Chapel Croft é uma cidade cheia de histórias e segredos. Quinhentos anos atrás, seis mártires protestantes foram queimados na fogueira. Duas garotinhas se refugiaram na capela, mas foram delatadas, capturadas, torturadas e depois foram queimadas na frente da capela. A lenda diz que elas assombram o local. Aparecem para quem enfrenta um grande perigo ou uma grande dificuldade. Por respeito, muitas pessoas fazem pequenas bonecas de palha, colocadas no cemitério da igreja, para queimar no aniversário da morte das garotas. Essas bonecas são chamadas de Garotas em Chamas.

Quando Jack Brooks chega em Chapel Croft, descobre duas coisas: a primeira, que o reverendo anterior não foi embora, mas se enforcou na frente do altar; e a segunda, que trinta anos atrás, duas adolescentes desapareceram e não tiveram buscas ou investigações da polícia. Aos poucos, Jack encontra informações e pistas de que os dois eventos estão relacionados.

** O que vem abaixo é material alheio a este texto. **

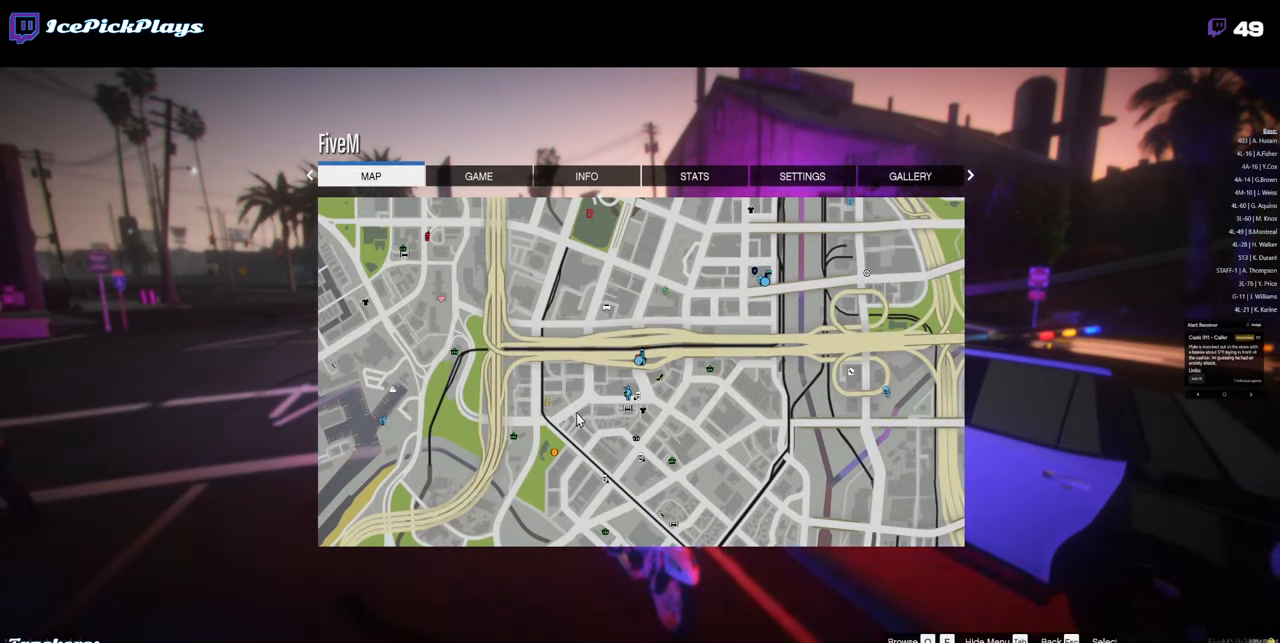
{"keys": [], "mouse": [], "events": [[33, "mouse_left", "down"], [133, "mouse_left", "up"]]}
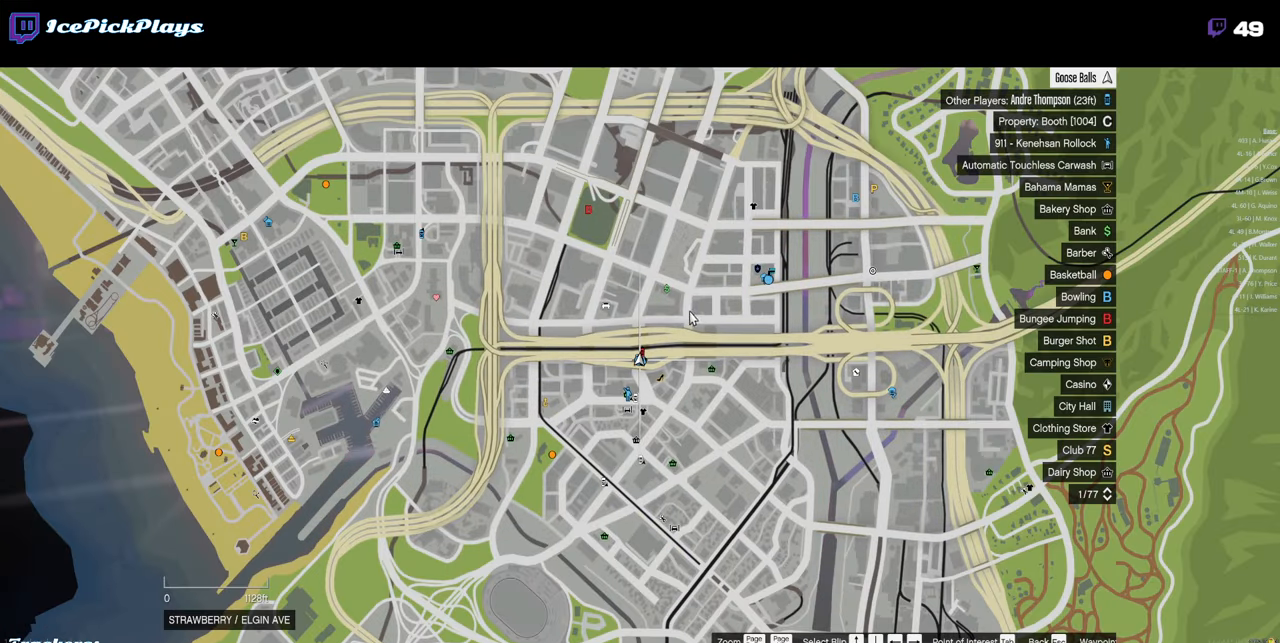
{"keys": [], "mouse": ["left"], "events": [[333, "mouse_left", "down"]]}
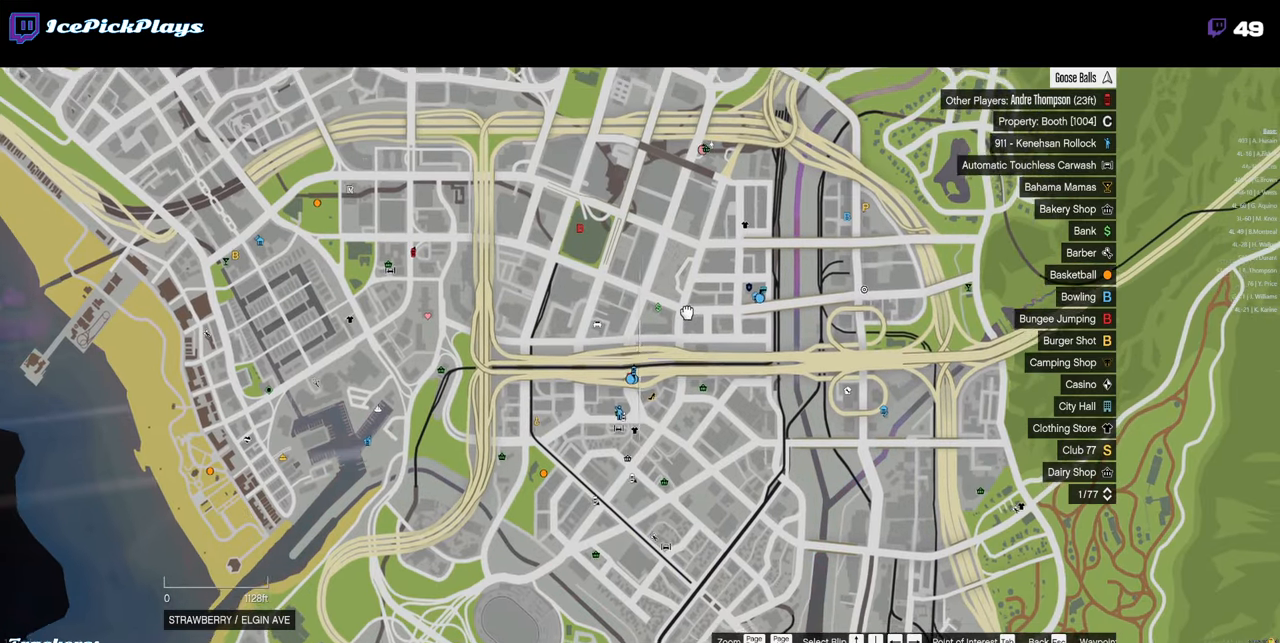
{"keys": [], "mouse": [], "events": [[450, "mouse_left", "up"]]}
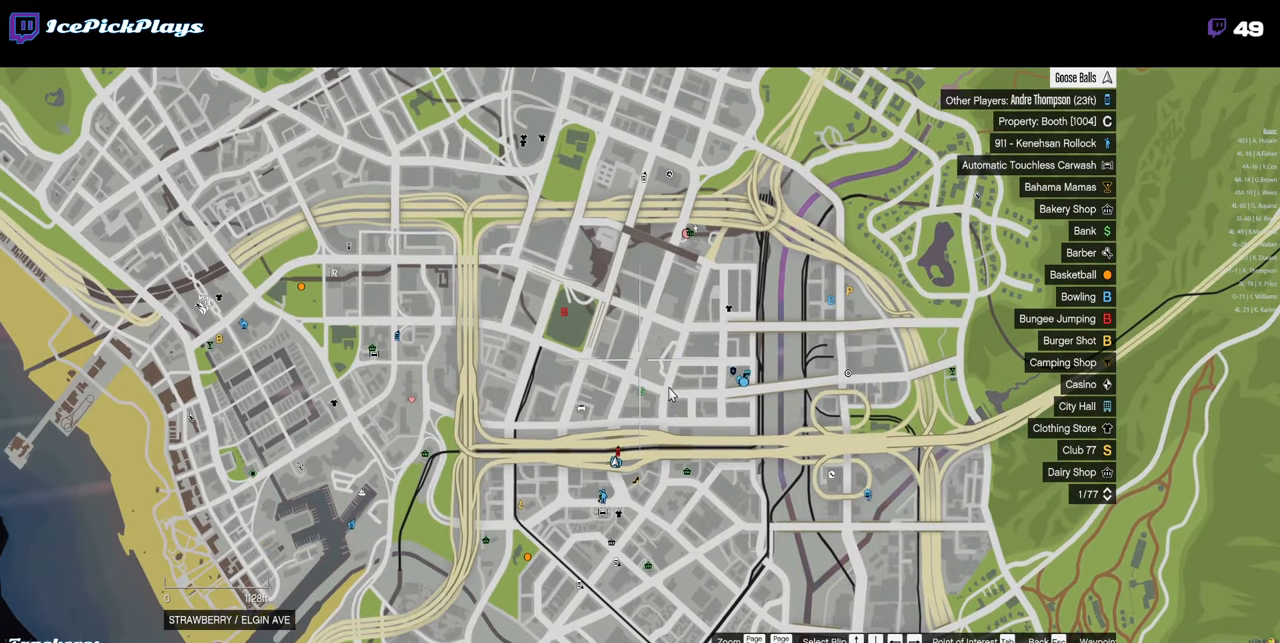
{"keys": [], "mouse": [], "events": []}
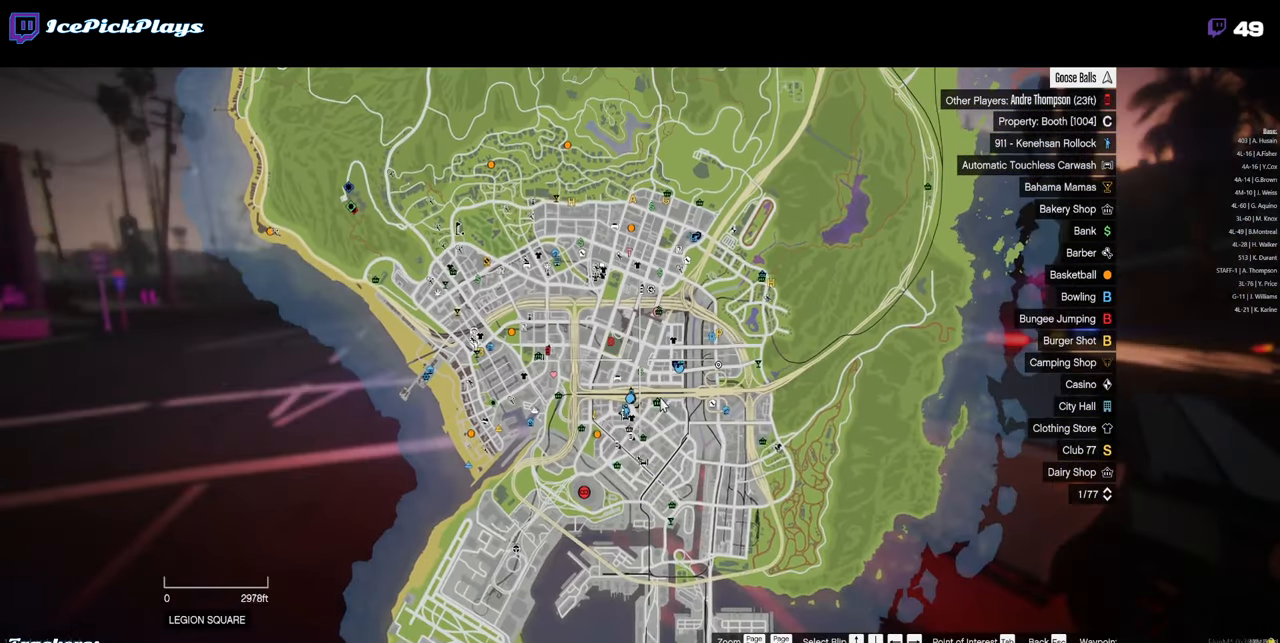
{"keys": [], "mouse": [], "events": []}
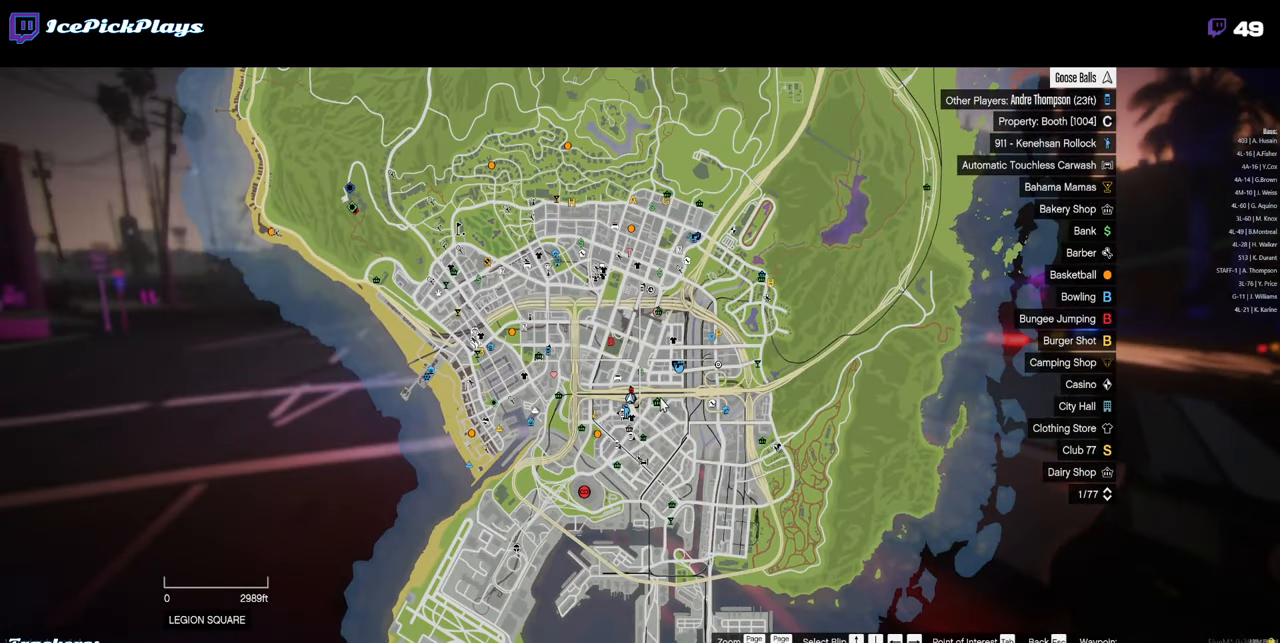
{"keys": [], "mouse": [], "events": []}
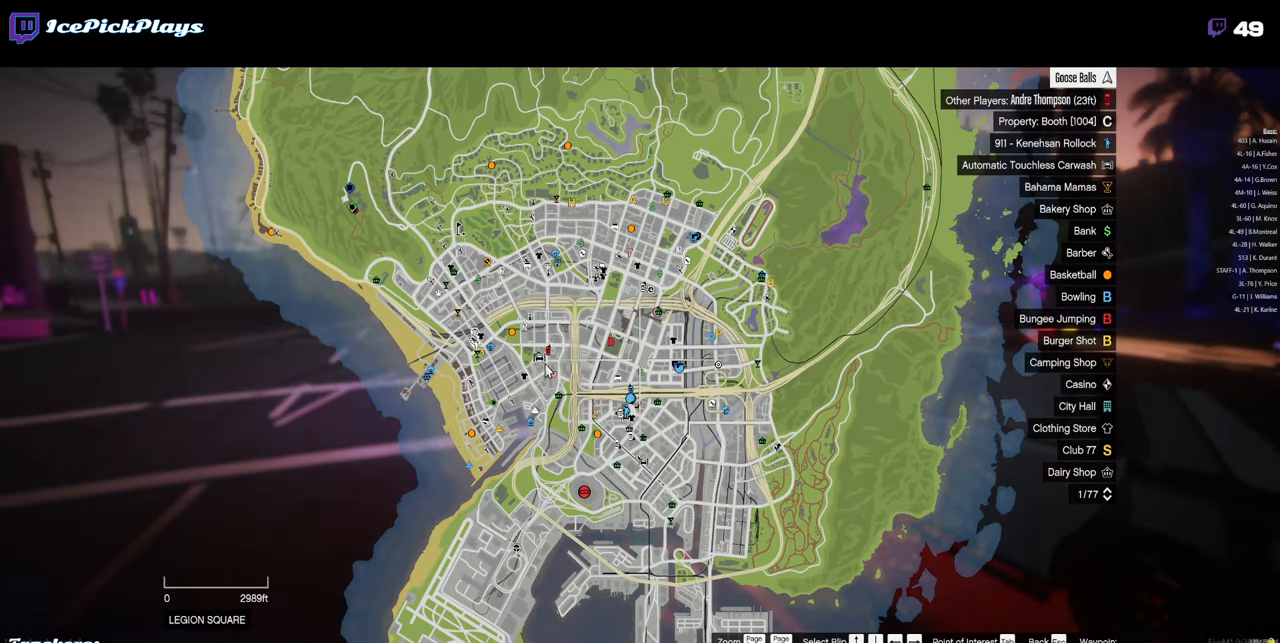
{"keys": [], "mouse": [], "events": [[233, "escape", "down"], [316, "escape", "up"], [416, "escape", "down"], [466, "escape", "up"]]}
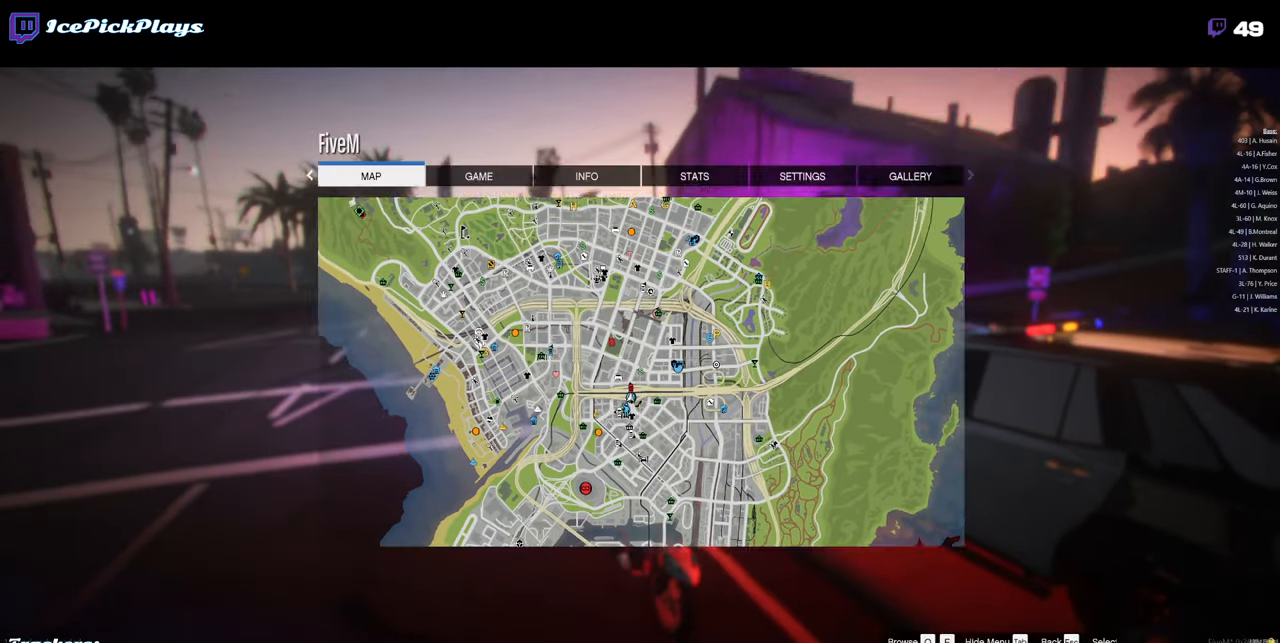
{"keys": [], "mouse": [], "events": []}
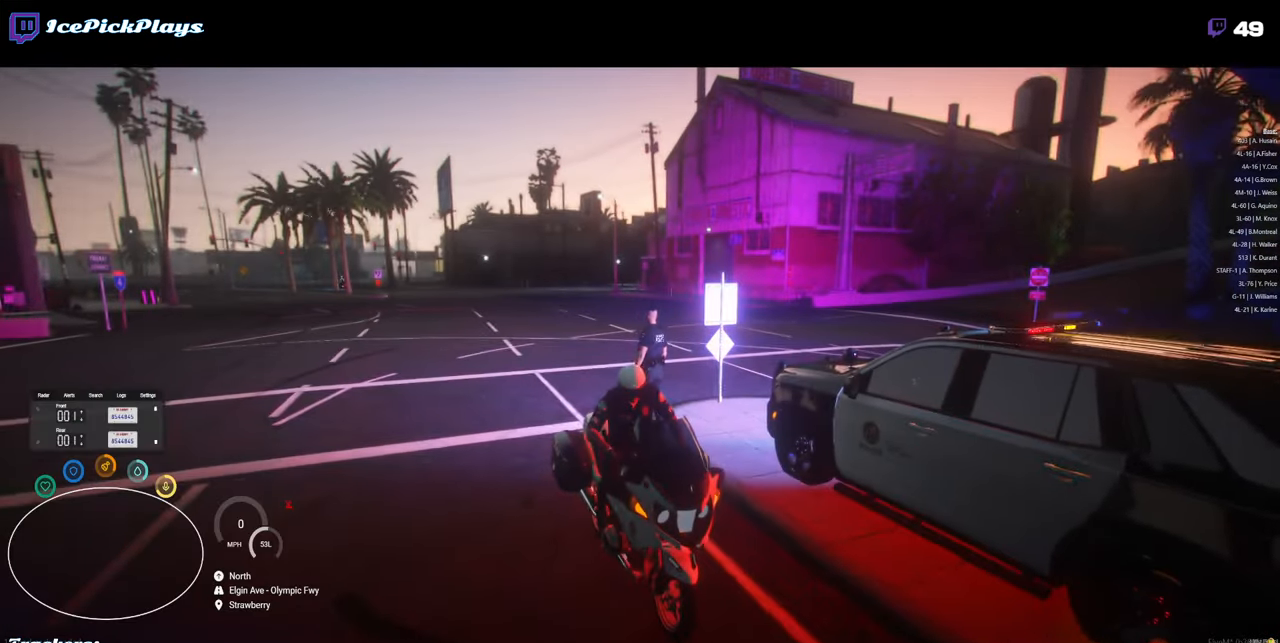
{"keys": [], "mouse": [], "events": []}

Mais ainda, que os eventos de quinhentos anos atrás, podem ser diferentes da história e que também repercutem no desaparecimento das adolescentes.

As garotas desaparecidas, Merry e Joy, eram melhores amigas, sendo Joy de uma família religiosa que beirava o fanatismo. A relação das duas era de superação, uma apoiava a outra nas dificuldades, principalmente nos relacionamentos familiares e com os moradores da cidade. Elas planejavam fugir para longe, assim que completassem 18 anos. Esse é um dos motivos que levou a polícia a não realizar buscas. Mas poucos dias depois, a família de Merry se muda sem avisar, e a mãe de Joy desaparece igual à filha.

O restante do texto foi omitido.